4.1 Cache Parameter Exercise

With 12-bit addresses, a 256 byte cache, 32 byte block size, and 2-way associativity, how are addresses used for caching?³

5 Direct Mapped Caches

spreadsheet example (8 byte blocks, accessing int)
- use $s$ bits to find set
- valid? + tag match = hit
  - no match? old line gets envicted and overwritten
- use block offset to find starting byte to read int
- what if we were reading a long? we'd need bytes past the end of the block
  - would be slow and messy to read across block boundaries
  - this is why we want everything aligned to an address that's a multiple of its size!

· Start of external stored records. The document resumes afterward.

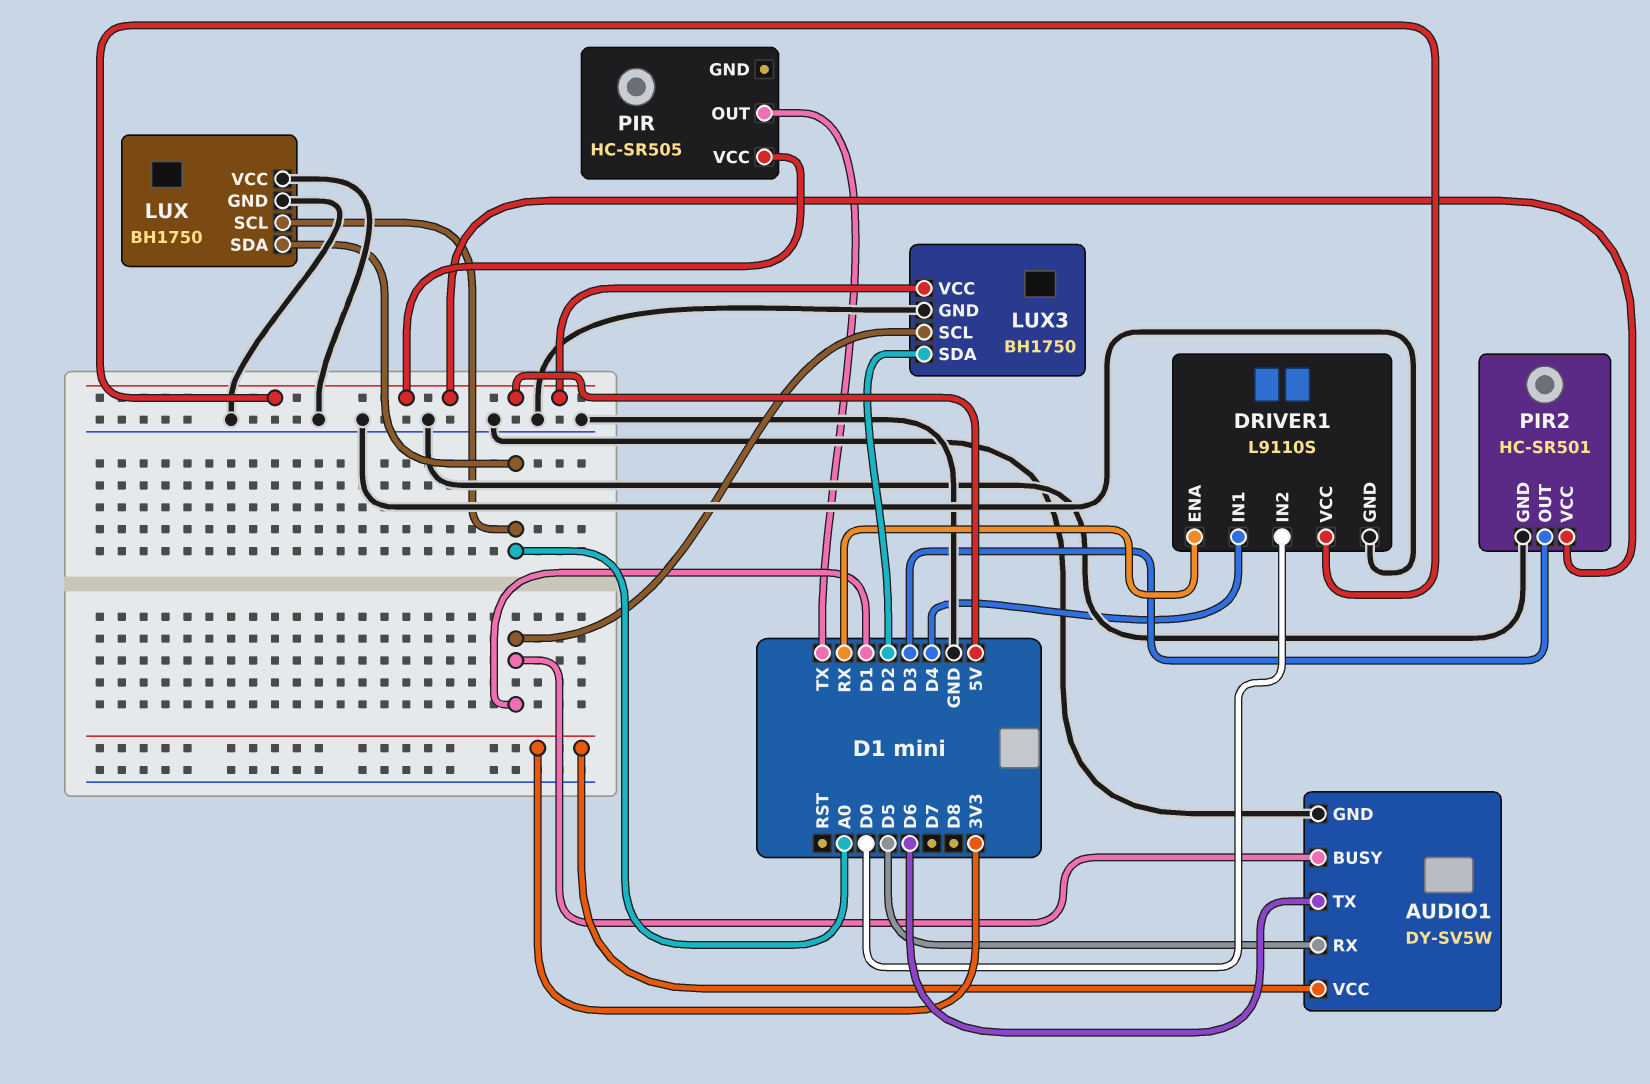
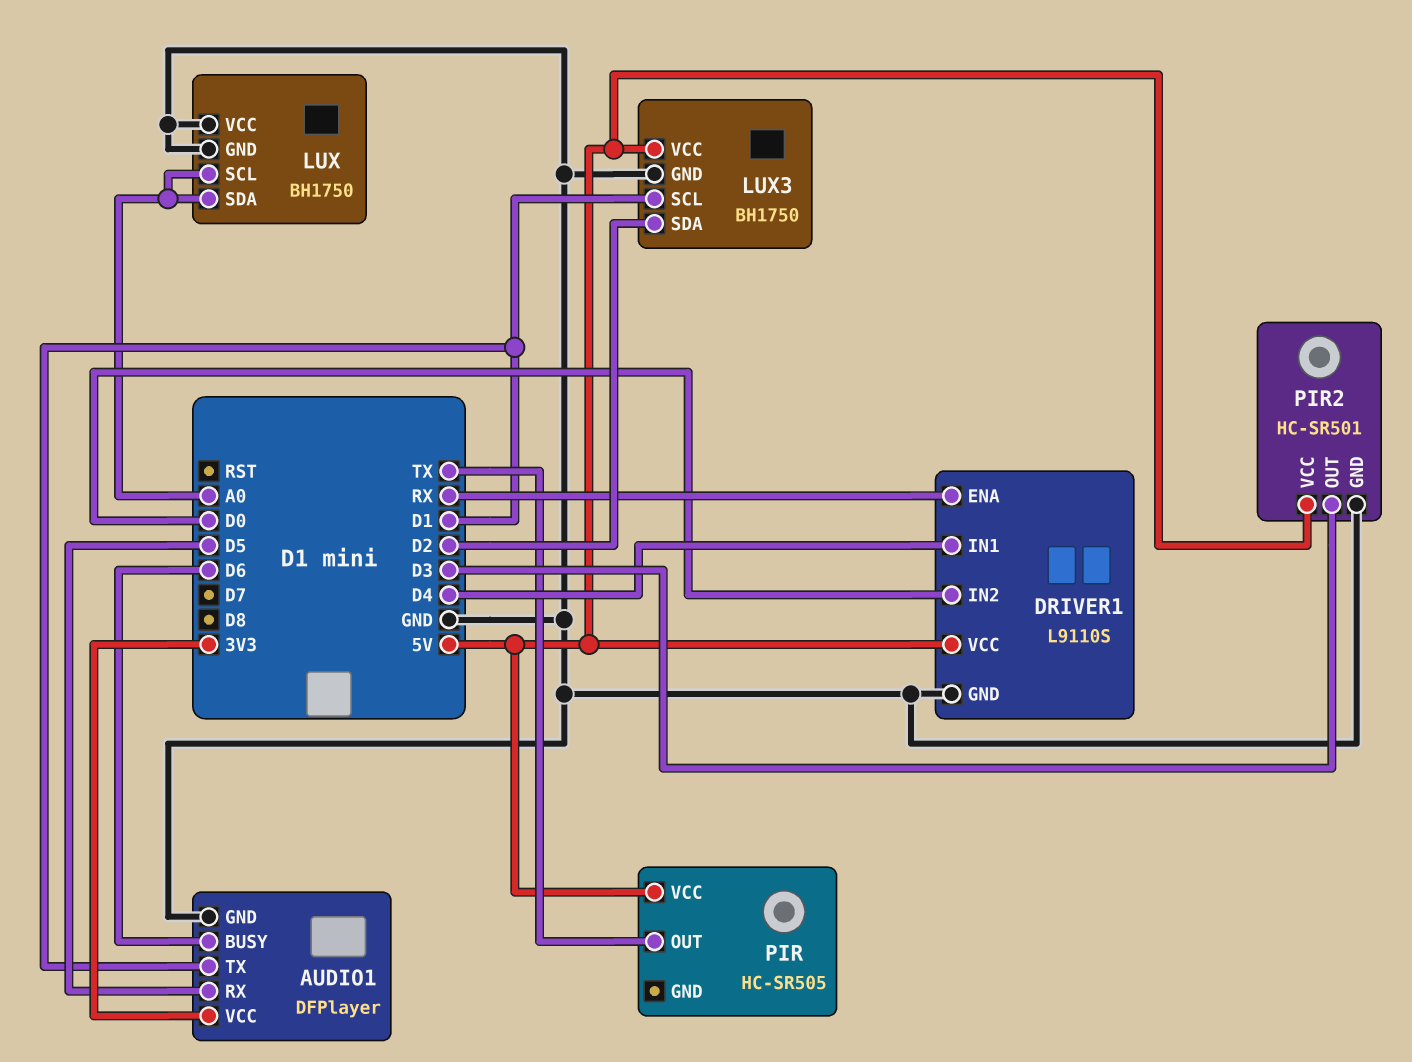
AUDIO1: DY-SV5W -> DFPlayer
AUDIO1 pin BUSY: D1 -> D6
AUDIO1 pin TX: D6 -> D1

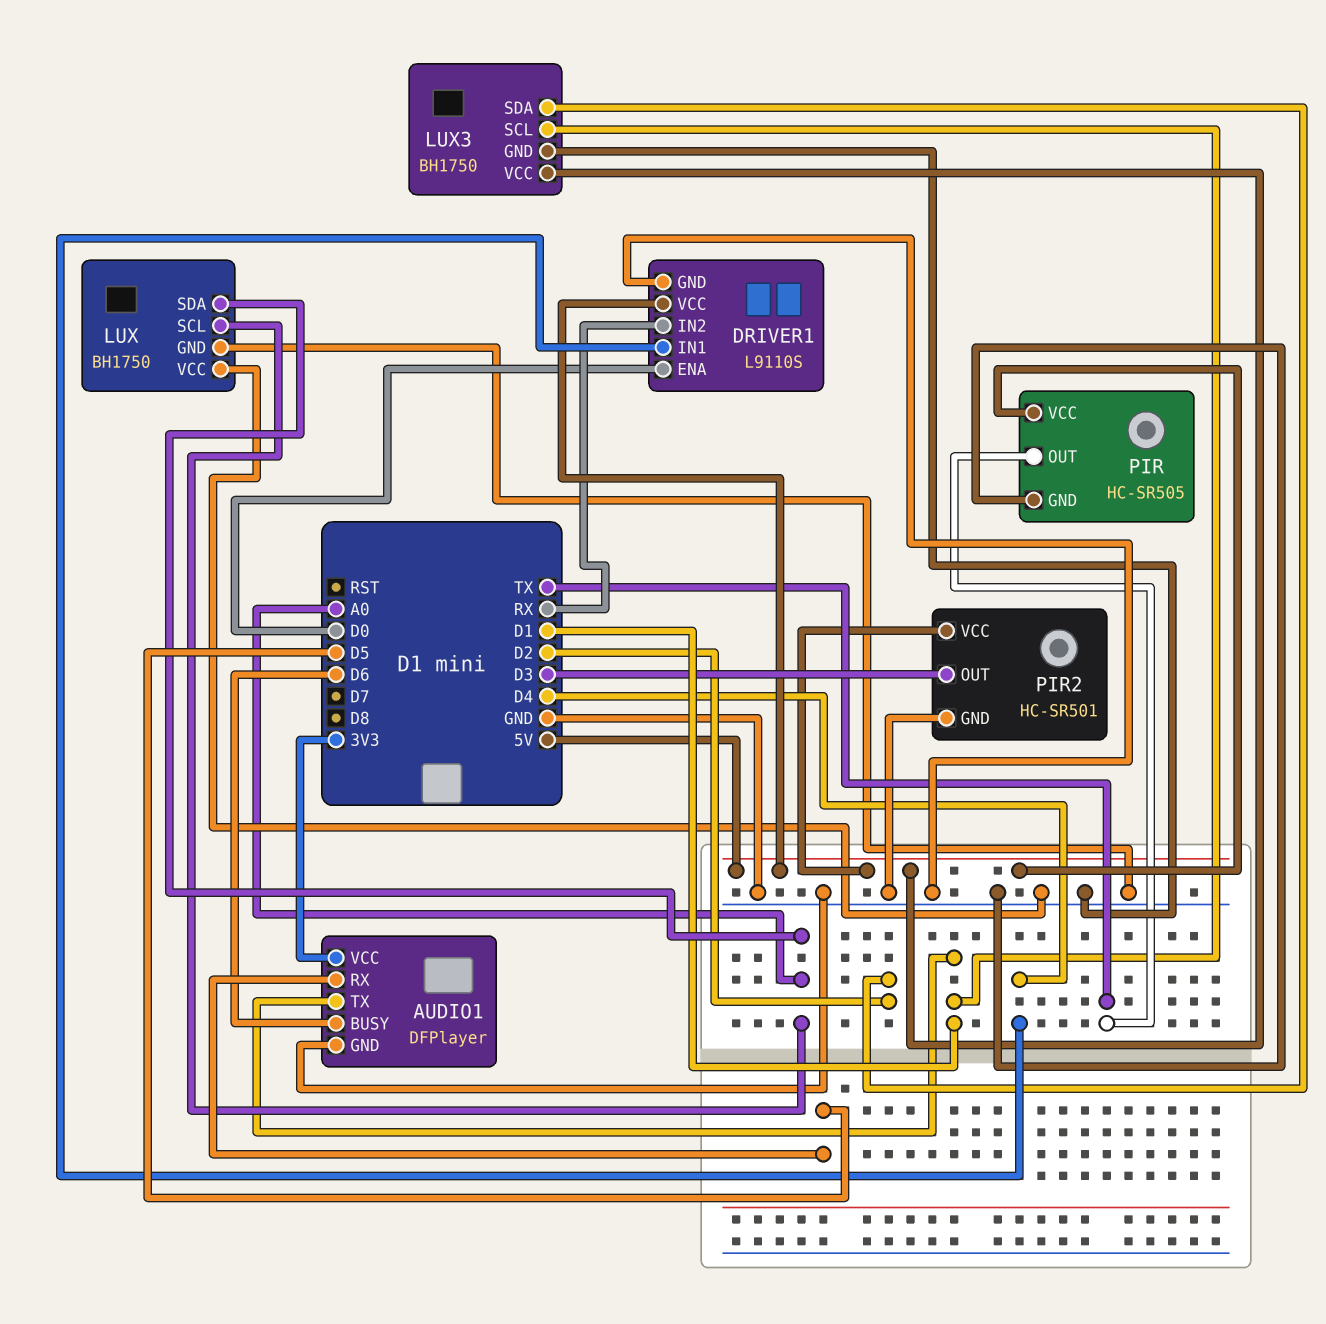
DRIVER1 pin ENA: RX -> D0
DRIVER1 pin IN2: D0 -> RX
PIR pin GND: none -> GND

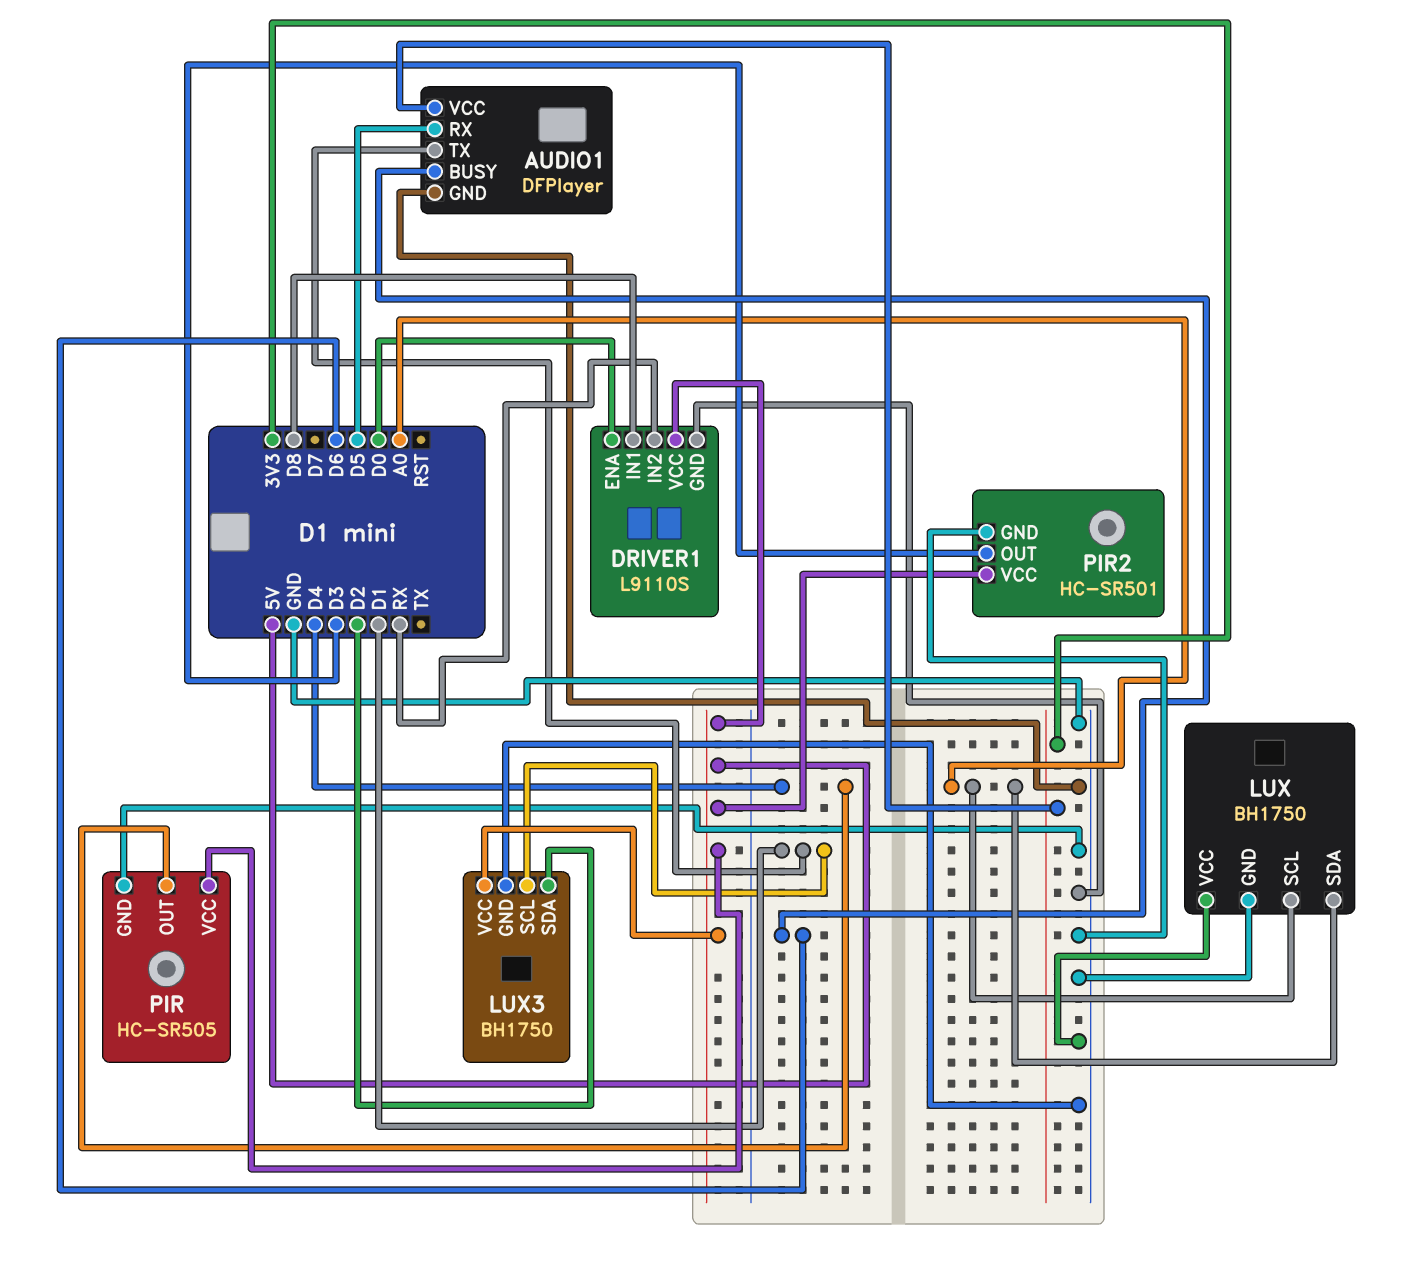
DRIVER1 pin IN1: D4 -> D8
PIR pin OUT: TX -> D4

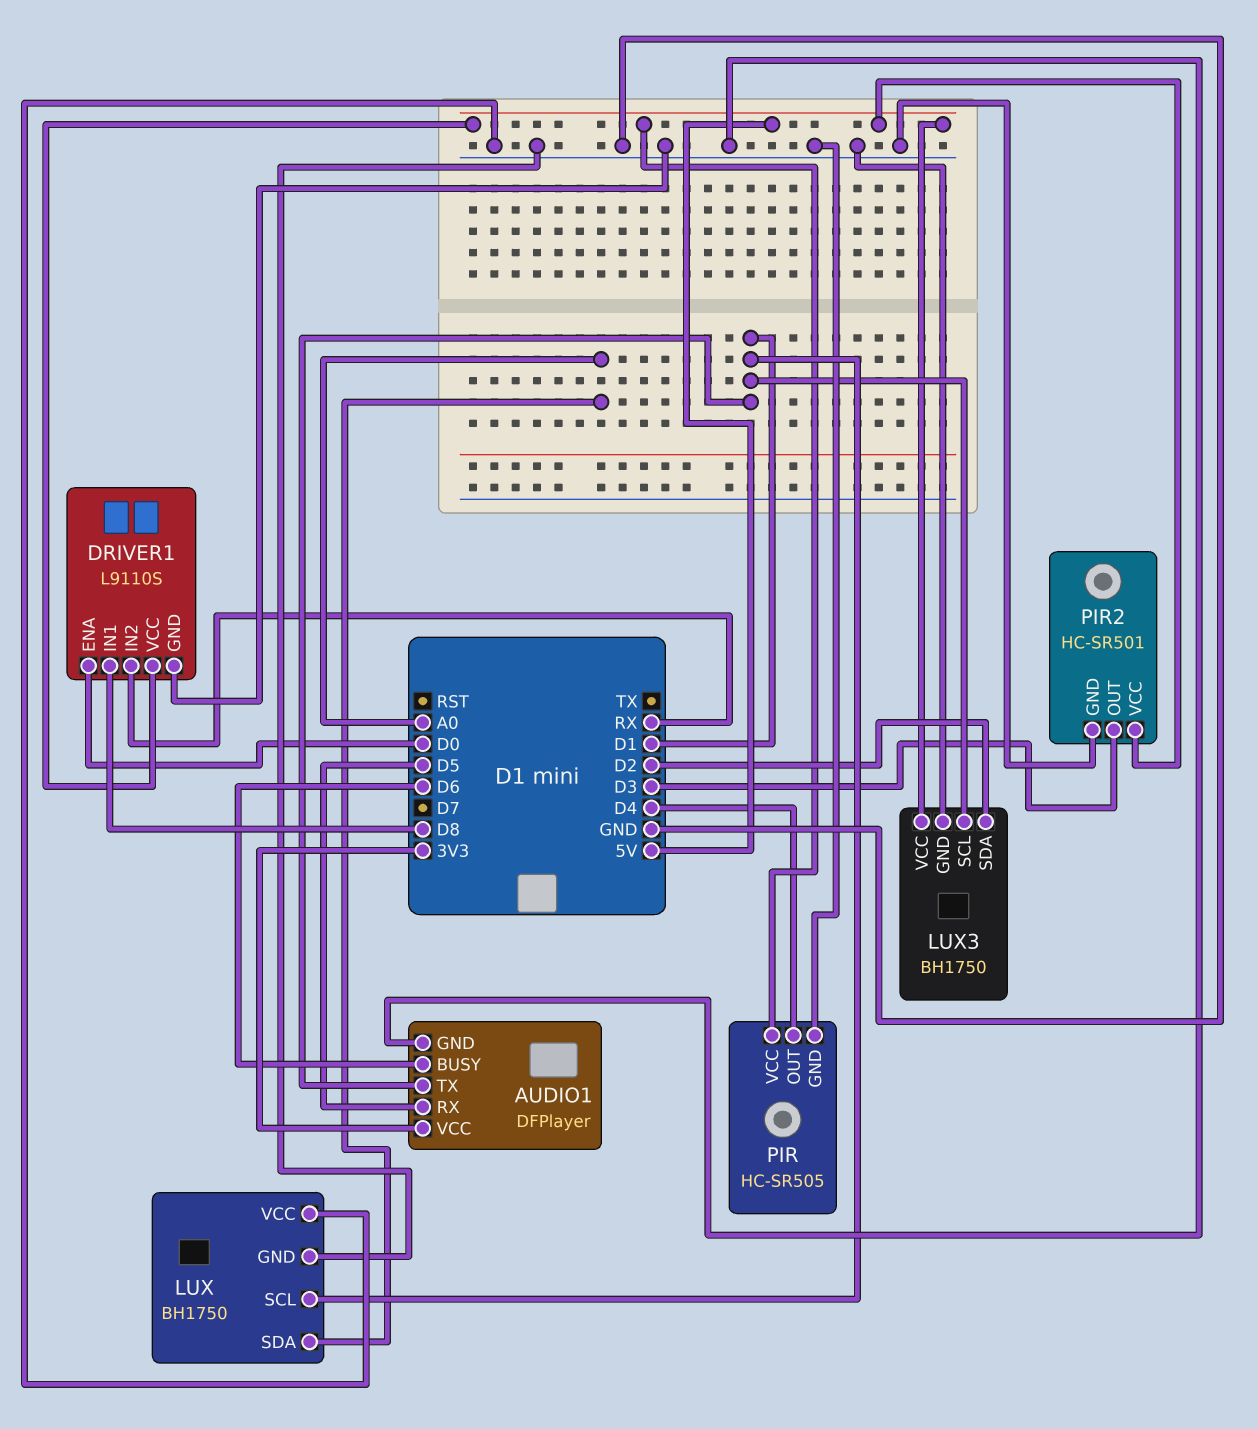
LUX pin SCL: A0 -> D1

when there is one line per set ($E=1$), the cache is a direct-mapped cache
three cache resolution steps: set selection, line matchting, word extraction

5.0.1 Set Selection

interpret set bits an unsigned integer index

5.0.2 Line Matching

5.0.3 Word Selection

block offset bits indicate the offset of the first byte of the target word

5.0.4 Line Replacement

on a cache miss, replace the line in the set with the newly retrieved line (since there's only one in a direct-mapped cache)

5.0.5 Conflict Misses

thrashing between blocks that index to the same set is common and can cause significant slowdown
- often when array sizes are powers of two
- easy solution is to add padding between data to push temporally local values into different sets

6 Set Associative Caches

spreadsheet example (8 byte blocks, accessing short)
- use $s$ bits to find set
- valid? + tag match = hit (have to compare to both tags)
  - no match? one line is selected for evictiong (random, LRU, etc.)
- use block offset to find starting byte to read short

A cache with $1 < E < C/B$ is called an $E$-way associative cache

6.0.1 Set Selection

interpret set bits an unsigned integer index

6.0.2 Line Matching & Word Selection

has to compare tag bits with multiple lines
conventional memory takes an address and returns the value there vs associative memory that takes a key and returns a value from a matching (key, value) pair
- each set acts like a small associative memory

6.0.3 Line Replacement

replace empty lines first
random, least frequently used (LFU), and least recently used (LRU) possible policies

7 Fully Associative Caches

when a single set contains all the cache lines ($E = C/B$)
difficult to scale line matching, so only appropriate for small caches

8 Lab 4 Advice

we only care about simulating hits/misses/evictions, so we don't need to simulate data blocks or use the block offset
general lookup algorithm:
1. extract set index and tag from address
2. iterate over lines in corresponding set
  1. check valid bit in each line
  2. if valid, compare tag from address to tag stored in line
  3. on a match, result is cache hit
3. if no lines match, result is a cache miss
4. replace least recently used line with tag from address, set valid to true
least recently used:
- each line has an integer counter
- every time a set is accessed, increment the counter for each line in the set
- when a line matches or is replaced, set its lru_counter to 0
- thus, the line with the highest lru_counter value is the least recently used

9 Homework

CSPP practice problems 6.12–6.16 (p. 628–630) will be a good warmup for implementing lab 4
Lab 4 check-in post due 9pm Monday, May 25
The week 7 quiz is due 9pm Wednesday, May 27

Footnotes:

0x0a and 0x28, both have set index bits 10

See exercise on the spreadsheet.

32-byte block size means 5 block offset bits. $C = 256$, $B = 32$ and $E = 2$ (2-way associative), so $S = C / B / E = 4$. $s = \log_2 S = 2$ set index bits. That leaves $12 - 5 - 2 = 5$ tag bits.